OK, first, I wanted to determine the volume of the Enterprise. I've been informed that it's 680 by 240 by 87 meters. Because of the sheer scale of a planet, however, I'm going to knock it to kilometers now and save myself a tiny bit of trouble later. So that's .68 by .24 by .087 km. Now, the Enterprise isn't a box, so I can't just multiply them and call that the volume. But I'm going to make the guessimation that if it were put in such a box, it would fill it about 3/4ths the volume. Is that fair?
OK, so it's (and tell me if I fucked up the math anywhere and I'm rounded to the third place):
(.68 x .24 x .087)(.75) =
(.014)(.75) = .011 km³
Right, so the guessimated volume of the Enterprise is .011 km³. Now we have a ratio! So it's .011 km³ per 7 min of charge time.

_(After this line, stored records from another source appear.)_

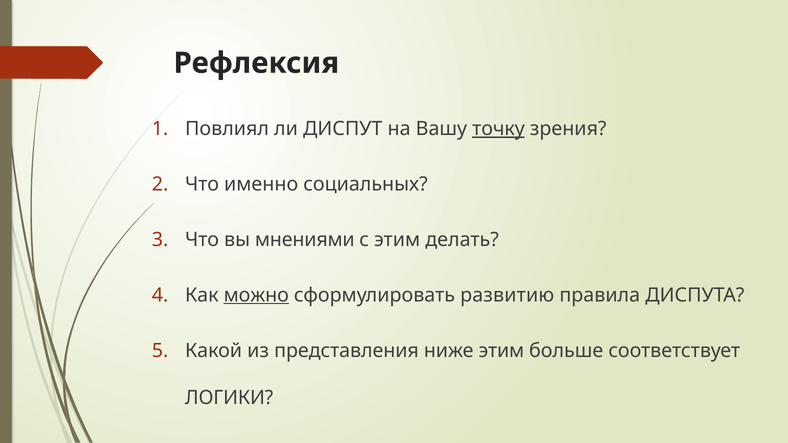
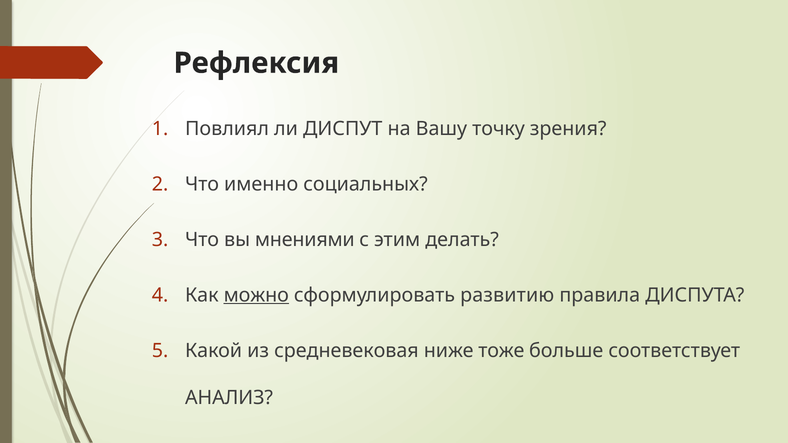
точку underline: present -> none
представления: представления -> средневековая
ниже этим: этим -> тоже
ЛОГИКИ: ЛОГИКИ -> АНАЛИЗ
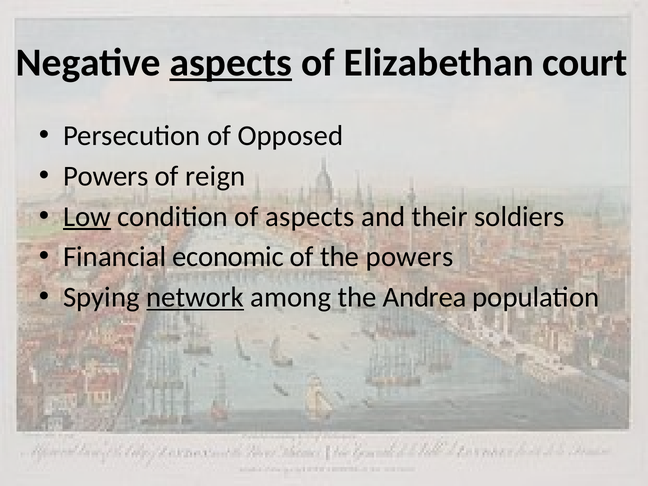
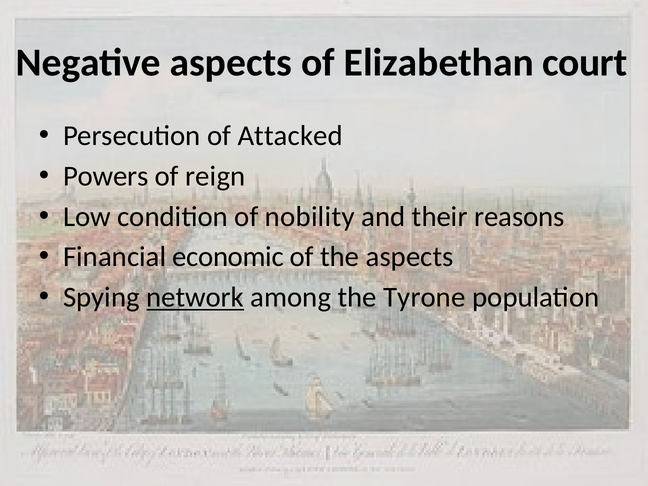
aspects at (231, 63) underline: present -> none
Opposed: Opposed -> Attacked
Low underline: present -> none
of aspects: aspects -> nobility
soldiers: soldiers -> reasons
the powers: powers -> aspects
Andrea: Andrea -> Tyrone
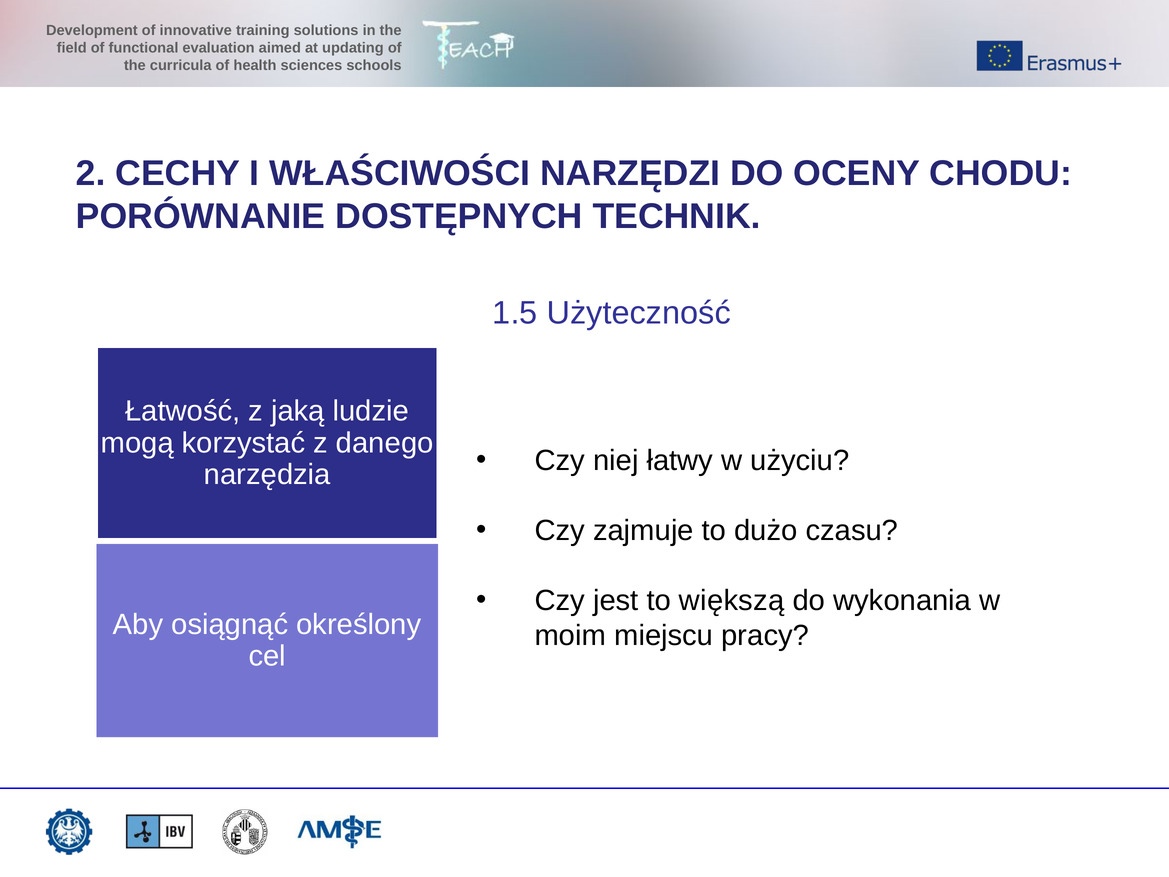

But what of the Earth? According to the Planetary fact sheet, the Earth has a mean radius of 6371.0 km. We need to find the surface area, then calculate land area. The Earth is 70% covered in water, so I'm just going to assume he Toaster Ovens the land parts where people live.
So:
(4 x pi x (6371)²)(.7) =
(4 x 3.142 x 40,589,641)(.7) =
(510,130,608.088)(.7) = 357,091,425.662 km²
Fabulous. Now lets say that he's got to irradiate a kilometer high, just to cube that. So the Scimitar needs to zap 357,091,425.662 km³. This volume is a good bit larger than the Enterprise, eh?
Anyway:
(357,091,425.662 / .011) = 32,462,856,878.327
That's right, the volume is 32,462,856,878.327 that of the Enterprise. Multiply that times 7 minutes and we get 227,239,998,148.290 minutes. That's 432,048 years and change!
(Disclaimer: this thread is rated not-to-serious. The numbers, to the best of my admittedly rusty ability are real, but I'm just having a bit of fun. Flame and look like a fool.)